--- DOCUMENT EXTRACT ---
────

Eye conditions treated


The normal lens of the eye gradually becomes denser as we get older which can result in a blurring of the vision. This is the common type of cataract (nuclear sclerosis) that occurs with age and may result in constantly blurred vision or a frequent  need for a change in the spectacle prescription. Other types of cataract at the front or back of the lens (anterior or posterior sub-capsular cataracts) can also occur and can give rise to symptoms of glare and dazzle with lights, for example when driving at night. Some cataracts can be associated with underlying medical conditions.

Corneal disorders

The cornea is the clear, dome shaped surface of the eye that protects the eye from germs and helps the eye to focus. There are a number of disorders than can affect the cornea, examples of which include: allergies, conjunctivitis, infections, dry eye, Fuchs’ dystrophy, other corneal dystrophies, keratoconus, herpes simplex and Zoster. A corneal abnormality can cause blurring of vision and/or eye pain.


Glaucoma is the name given to a group of conditions that cause a characteristic pattern of damage to the eye that is in part related to an intraocular pressure (eye pressure) that is too high for the eye. This damage causes patchy loss of vision that varies in severity.

Macular degeneration

Age-related macular degeneration (AMD) is an eye disorder in which the central retina, the macula, becomes damaged leading to reduction in central vision. AMD is the most common cause of serious loss of vision in Europe and the USA. It affects the central (detail) vision, but normally leaves the outer (peripheral) vision unaffected. It is classified into two types: DRY which is much more common; or WET which occurs in 10-15% of cases, but is associated with more rapid and more marked visual loss.

Refractive disorders

The cornea and lens work together to focus light on the retina. The inability to focus light rays sharply is called  refractive disorder and is caused by abnormal size, shape or consistency of the cornea and/or lens, in relation to the length of the eye. Refractive disorders can be corrected with glasses, contact lenses, laser or surgical procedures.

────

--- DIRECTIONS ---
[1] According to the text on eye conditions, in what share of age-related macular degeneration cases does the wet type occur?
[2] Using the eye conditions text, explain what causes a refractive disorder.
[3] Carry on the eye conditions text from its final sentence.
The listing that follows has no connection to the text on eye conditions.

--- SUPPLIED INFORMATION ---

────

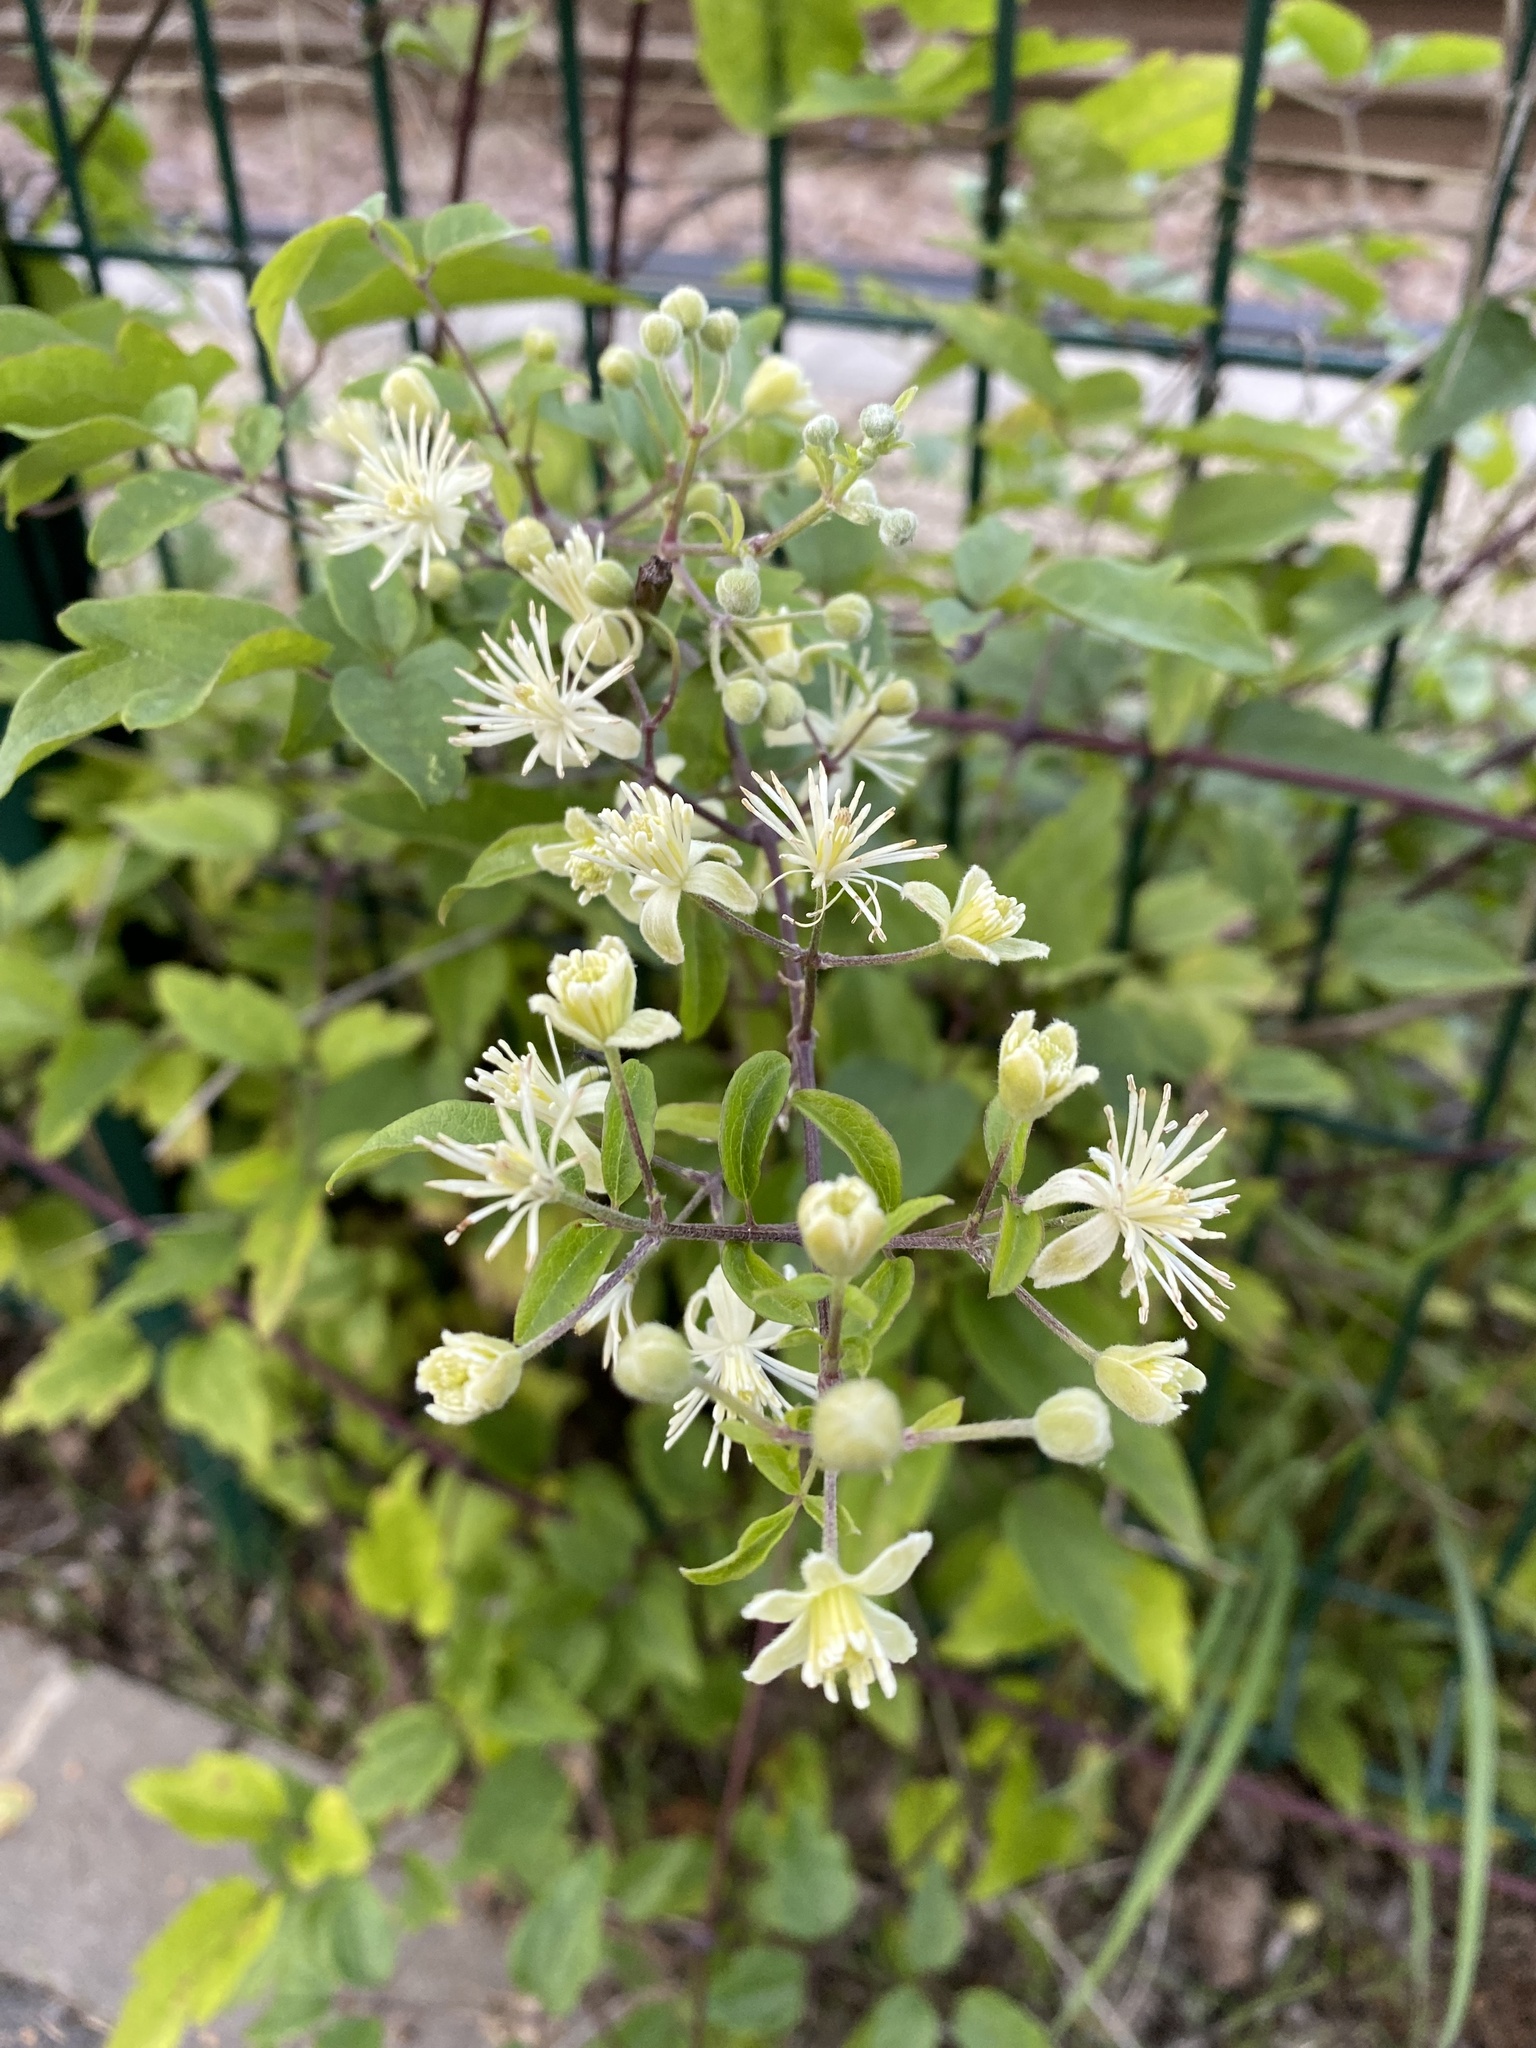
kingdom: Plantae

────

--- RESPONSES ---
[1] The wet type occurs in 10–15% of cases.

[2] The cornea and lens work together to focus light on the retina. A refractive disorder, the inability to focus light rays sharply, arises when the cornea and/or lens has an abnormal size, shape or consistency in relation to the length of the eye.

[3]
Squints / lazy eye

Lazy eye is a reduced vision in either or both eyes that persists after correction of any refractive error (i.e. when looking through the optimum glasses) and without any other eye diseases being present. It can be caused by squints, different spectacle prescription between the eyes or through using very strong glasses. Some cases are also caused by uncorrected astigmatism and diseases in the eye structures that prevent images getting to the retina.
Other procedures carried out include:

  •  Reconstructive eye surgery following injury, unsuccessful previous eye surgery or ocular burn
  •  Refractive surgery

Ectropion / Entropion

Ectropion is the medical term used to describe outward turning of the lower eyelid and eyelashes. The margin of the eyelid and the eyelashes evert (turn out). This can lead to excessive tearing, crusting of the eyelid, mucous discharge and irritation of the eye.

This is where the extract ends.